Clinical Presentation and Diagnostic Challenges

  • Clinical signs are often nonspecific and appear late in the disease course, contributing to poor prognosis. Common complaints include weight lossanorexiaintermittent colic, and hematuria. Laboratory findings are generally unremarkable, though urinalysis often reveals hematuria, and peritoneal fluid may show neoplastic cells or signs of hemorrhage. Rectal palpation is a valuable tool, with 77% of cases showing abnormalities, including palpable masses or enlarged kidneys.

Ultrasonography

  • Ultrasonography is the most effective imaging technique for evaluating renal architecture and identifying neoplastic lesions. Ramirez and Seahorn (1996) demonstrated the utility of transabdominal ultrasonography in diagnosing RCC in a 15-year-old mare, where a large, mixed echogenic mass replaced the caudal pole of the kidney. Ultrasound-guided biopsy confirmed the diagnosis of renal tubular cell carcinoma

Typical ultrasonographic features of renal neoplasia include (Matthews et al. & Wise et al.):

  • Mixed echogeny masses replacing normal renal architecture.
  • Loss of corticomedullary distinction.
  • Hyperechoic foci indicating calcification.
  • Obliteration of renal anatomy in advanced cases.
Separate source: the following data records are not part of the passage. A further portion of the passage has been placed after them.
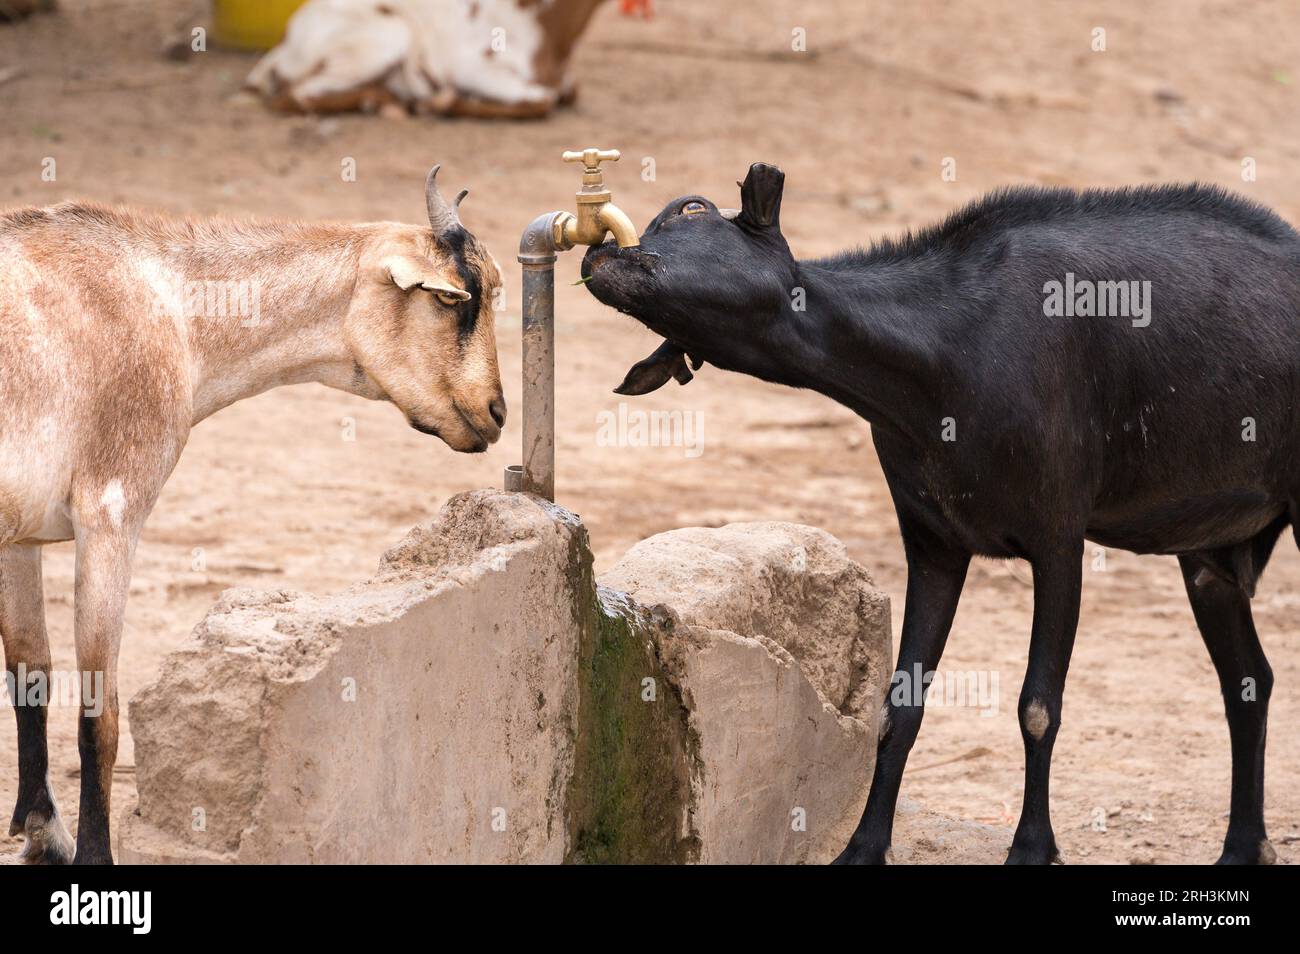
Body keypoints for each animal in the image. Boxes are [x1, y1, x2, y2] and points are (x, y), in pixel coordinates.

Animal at [585, 162, 1294, 868]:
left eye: (692, 210)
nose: (598, 254)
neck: (945, 356)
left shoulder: (1059, 538)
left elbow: (1039, 705)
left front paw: (1032, 849)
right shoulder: (933, 543)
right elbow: (899, 706)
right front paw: (863, 847)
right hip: (1207, 551)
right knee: (1248, 681)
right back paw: (1241, 846)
Matthews et al. (1996) further emphasized that ultrasonography allows differentiation between cysts, abscesses, hematomas, and tumors. RCCs may appear as hypoechoic, hyperechoic, or complex masses, often with mineralization. Transrectal ultrasonography offers superior detail for the left kidney, especially when bowel gas obscures transabdominal views.

Biopsy and Staging

  • Ultrasound-guided renal biopsy is critical for antemortem diagnosis. In Wise et al.’s study, biopsy or fine needle aspiration confirmed neoplasia in several cases, though only a few were definitively diagnosed as RCC prior to necropsy. Thoracic radiographs and abdominal ultrasound are essential for staging, given the high metastatic prevalence.

Prognosis and Treatment

  • Prognosis remains poor to grave, with a median survival of 11 days post-diagnosis. Nephrectomy is the treatment of choice when the tumor is localized, but surgical success is rare due to extensive local invasion. Only one horse in the reviewed cases survived beyond discharge following nephrectomy, later succumbing to metastatic disease.

References:

  • Wise, L. N., et al. “A retrospective analysis of renal carcinoma in the horse.” Journal of Veterinary Internal Medicine 23.4 (2009): 913-918.
  • Ramirez, Sammy, and Thomas L. Seahorn. “Ultrasonography as an aid in the diagnosis of renal cell carcinoma in a horse.” Veterinary Radiology & Ultrasound 37.5 (1996): 383-386.
  • Matthews, Hilary K., and Robert L. Toal. “A review of equine renal imaging techniques.” Veterinary Radiology & Ultrasound 37.3 (1996): 163-173.
  • Penninck, D. G., et al. “Equine renal ultrasonography: normal and abnormal.” Veterinary Radiology 27.3 (1986): 81-84.
  • Johns, Imogen, and Jill Bryan. “Diagnosis and staging of equine neoplasia.” Veterinary Clinics: Equine Practice 40.3 (2024): 351-369.